Then, use a sieve or some kind of strainer, ladle the slurry and use the back of the ladle to push the mash through the screen. You get a sauce that can go through a squirt top, and a byproduct is a seedy pulp that could still have some use like making a pepper vinegar.


----------



## gmc2003 (Jul 17, 2018)

Here's a thread with a few methods/recipes. It should get you pointed in the right direction.

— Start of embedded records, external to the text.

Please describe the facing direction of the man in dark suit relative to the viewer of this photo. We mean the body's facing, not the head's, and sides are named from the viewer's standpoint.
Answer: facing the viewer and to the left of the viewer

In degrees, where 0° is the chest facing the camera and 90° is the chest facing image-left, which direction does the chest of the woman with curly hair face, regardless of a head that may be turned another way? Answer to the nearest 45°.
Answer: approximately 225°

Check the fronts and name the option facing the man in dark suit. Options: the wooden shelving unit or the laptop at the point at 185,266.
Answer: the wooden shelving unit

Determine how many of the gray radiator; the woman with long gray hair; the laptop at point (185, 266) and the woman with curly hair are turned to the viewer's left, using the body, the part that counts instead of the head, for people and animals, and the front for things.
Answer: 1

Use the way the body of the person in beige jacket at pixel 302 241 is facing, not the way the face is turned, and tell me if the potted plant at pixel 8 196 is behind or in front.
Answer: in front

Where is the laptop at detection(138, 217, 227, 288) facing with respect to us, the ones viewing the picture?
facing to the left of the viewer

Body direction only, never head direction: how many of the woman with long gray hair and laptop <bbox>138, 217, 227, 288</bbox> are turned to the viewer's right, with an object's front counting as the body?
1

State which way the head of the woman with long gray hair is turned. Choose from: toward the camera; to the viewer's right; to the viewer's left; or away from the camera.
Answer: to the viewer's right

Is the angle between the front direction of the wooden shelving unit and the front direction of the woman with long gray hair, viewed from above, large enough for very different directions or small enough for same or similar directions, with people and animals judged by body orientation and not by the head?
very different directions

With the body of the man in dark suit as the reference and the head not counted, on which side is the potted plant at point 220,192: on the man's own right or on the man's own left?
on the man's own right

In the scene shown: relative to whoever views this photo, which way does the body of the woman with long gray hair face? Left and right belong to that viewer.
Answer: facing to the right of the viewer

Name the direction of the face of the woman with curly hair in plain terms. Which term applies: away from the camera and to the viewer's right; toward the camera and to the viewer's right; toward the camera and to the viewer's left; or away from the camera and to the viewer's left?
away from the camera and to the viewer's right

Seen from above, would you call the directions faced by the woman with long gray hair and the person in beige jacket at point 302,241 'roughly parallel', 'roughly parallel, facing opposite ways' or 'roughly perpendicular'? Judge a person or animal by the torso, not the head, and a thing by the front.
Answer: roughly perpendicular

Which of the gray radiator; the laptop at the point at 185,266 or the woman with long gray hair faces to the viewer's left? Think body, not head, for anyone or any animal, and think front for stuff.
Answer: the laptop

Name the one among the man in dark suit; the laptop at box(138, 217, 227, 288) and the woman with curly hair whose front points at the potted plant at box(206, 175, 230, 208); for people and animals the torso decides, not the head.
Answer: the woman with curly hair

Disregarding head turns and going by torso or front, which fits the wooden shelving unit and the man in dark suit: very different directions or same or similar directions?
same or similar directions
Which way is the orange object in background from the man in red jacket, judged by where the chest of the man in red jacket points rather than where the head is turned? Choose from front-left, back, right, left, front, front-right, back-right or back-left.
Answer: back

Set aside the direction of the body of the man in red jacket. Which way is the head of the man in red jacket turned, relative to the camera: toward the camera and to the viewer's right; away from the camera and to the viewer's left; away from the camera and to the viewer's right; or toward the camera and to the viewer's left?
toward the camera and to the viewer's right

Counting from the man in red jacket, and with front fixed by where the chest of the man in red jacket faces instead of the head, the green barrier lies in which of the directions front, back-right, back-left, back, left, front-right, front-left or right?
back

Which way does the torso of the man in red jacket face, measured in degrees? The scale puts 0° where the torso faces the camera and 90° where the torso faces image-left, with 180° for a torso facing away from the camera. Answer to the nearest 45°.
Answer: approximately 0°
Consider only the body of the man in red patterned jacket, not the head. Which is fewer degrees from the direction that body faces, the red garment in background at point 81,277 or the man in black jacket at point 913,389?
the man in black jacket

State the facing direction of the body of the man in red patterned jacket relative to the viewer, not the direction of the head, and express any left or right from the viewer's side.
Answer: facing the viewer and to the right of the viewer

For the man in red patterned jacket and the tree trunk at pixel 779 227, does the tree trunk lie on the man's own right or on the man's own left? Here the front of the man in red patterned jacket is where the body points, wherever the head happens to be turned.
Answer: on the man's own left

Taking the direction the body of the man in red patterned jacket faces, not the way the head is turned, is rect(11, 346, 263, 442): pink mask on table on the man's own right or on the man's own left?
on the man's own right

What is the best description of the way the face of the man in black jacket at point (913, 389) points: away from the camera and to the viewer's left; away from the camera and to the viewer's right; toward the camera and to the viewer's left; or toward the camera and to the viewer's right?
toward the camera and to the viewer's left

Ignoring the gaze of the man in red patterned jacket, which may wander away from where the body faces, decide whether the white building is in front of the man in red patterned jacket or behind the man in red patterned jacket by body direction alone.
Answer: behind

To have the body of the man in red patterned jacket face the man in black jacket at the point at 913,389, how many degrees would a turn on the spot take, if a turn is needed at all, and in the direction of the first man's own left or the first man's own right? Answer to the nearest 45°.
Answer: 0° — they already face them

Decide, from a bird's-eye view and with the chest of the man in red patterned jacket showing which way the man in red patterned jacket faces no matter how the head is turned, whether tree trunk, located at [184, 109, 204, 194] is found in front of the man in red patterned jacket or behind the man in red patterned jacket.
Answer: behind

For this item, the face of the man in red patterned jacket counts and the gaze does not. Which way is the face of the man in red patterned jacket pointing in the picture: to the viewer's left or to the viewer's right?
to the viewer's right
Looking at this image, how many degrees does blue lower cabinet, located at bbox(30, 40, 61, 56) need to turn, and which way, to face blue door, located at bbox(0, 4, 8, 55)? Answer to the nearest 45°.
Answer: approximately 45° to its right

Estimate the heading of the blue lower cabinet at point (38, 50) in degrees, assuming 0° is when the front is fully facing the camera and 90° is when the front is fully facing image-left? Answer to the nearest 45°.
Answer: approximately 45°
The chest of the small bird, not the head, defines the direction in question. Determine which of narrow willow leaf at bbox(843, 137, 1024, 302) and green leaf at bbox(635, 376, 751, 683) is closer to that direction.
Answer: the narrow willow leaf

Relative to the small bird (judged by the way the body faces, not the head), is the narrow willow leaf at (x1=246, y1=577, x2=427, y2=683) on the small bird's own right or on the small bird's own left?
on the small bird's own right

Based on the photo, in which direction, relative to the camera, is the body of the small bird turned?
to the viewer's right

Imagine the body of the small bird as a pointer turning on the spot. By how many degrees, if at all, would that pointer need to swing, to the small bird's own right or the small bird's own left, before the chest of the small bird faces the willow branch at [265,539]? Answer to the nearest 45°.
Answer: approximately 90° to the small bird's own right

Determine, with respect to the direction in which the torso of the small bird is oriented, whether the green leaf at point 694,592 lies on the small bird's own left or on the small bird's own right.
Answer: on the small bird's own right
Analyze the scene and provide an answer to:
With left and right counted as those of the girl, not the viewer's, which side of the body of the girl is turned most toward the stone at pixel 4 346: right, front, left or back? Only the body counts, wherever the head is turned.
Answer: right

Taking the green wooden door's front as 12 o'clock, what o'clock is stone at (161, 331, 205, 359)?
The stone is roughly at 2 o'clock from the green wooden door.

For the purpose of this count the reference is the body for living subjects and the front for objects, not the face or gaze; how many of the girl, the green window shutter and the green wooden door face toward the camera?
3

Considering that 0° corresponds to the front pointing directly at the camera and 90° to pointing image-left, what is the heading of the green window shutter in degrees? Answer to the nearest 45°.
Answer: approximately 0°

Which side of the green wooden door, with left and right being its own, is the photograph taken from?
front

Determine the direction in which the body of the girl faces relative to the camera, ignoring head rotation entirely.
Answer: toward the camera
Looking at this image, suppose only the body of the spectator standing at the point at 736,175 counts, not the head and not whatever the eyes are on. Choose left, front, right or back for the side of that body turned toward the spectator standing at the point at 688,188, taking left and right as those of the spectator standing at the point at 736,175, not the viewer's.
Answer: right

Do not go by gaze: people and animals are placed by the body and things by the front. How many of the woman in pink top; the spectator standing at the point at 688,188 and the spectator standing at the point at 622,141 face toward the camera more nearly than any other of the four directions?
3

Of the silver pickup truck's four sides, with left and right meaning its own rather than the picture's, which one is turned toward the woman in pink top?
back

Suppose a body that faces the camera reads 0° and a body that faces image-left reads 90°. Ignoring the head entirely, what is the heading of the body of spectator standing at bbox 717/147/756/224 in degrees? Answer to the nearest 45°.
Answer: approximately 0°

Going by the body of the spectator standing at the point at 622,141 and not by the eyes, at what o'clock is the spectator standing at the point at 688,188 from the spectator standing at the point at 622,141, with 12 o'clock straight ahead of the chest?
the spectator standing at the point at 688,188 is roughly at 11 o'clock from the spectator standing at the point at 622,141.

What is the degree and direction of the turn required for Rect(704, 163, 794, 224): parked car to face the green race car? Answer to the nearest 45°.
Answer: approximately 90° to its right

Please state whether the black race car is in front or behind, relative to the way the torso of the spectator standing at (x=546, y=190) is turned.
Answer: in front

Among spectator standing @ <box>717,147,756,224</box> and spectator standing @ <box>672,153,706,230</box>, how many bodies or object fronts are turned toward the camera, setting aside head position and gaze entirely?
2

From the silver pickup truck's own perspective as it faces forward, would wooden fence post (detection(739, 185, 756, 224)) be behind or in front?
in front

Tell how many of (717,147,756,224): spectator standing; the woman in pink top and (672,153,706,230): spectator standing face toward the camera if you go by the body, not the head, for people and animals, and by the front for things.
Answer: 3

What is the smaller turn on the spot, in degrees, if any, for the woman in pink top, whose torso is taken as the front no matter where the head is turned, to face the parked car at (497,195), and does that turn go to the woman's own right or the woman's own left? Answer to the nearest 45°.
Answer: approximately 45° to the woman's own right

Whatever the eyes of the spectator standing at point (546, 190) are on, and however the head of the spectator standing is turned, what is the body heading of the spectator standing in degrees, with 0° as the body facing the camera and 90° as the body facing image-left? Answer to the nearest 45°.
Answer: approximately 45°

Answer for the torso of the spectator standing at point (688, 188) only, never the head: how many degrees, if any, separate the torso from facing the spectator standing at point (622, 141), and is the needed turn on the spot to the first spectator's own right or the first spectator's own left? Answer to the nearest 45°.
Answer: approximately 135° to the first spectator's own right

https://www.smokingmeatforums.com/threads/hot-sauce-help.269543/

Chris


----------



## bluewhisper (Jul 17, 2018)

After handling hot peppers for a minute or so, it is important to rub your eye.


----------



## AllAces (Jul 17, 2018)

Here is the simplest hot sauce that I make:
One cup of fresh Ghost Chili peppers
Half cup of molasses
Half cup apple cider vinegar
Put everything in a blender until the peppers are finely ground.
Simmer in a skillet until the liquid reduces to about half a cup.
Strain and bottle in glass.
Highly recommend using food handling gloves.


----------



## Braz (Jul 17, 2018)

bluewhisper said:


> After handling hot peppers for a minute or so, it is important to rub your eye.


Or pee.


----------



## zwiller (Jul 17, 2018)

LOL.  I have to ask, is the final product really going to end up much better than say Franks?  IE - I have friends that make their own ketchup but don't feel theirs is even in in the ballpark of Heinz.  That said, I make quite a few things like beer that totally are better than commercial stuff.  I am lusting for the ultimate wing sauce and have tried alot of things but they all fall short.  Only thing I haven't done is scratch.


----------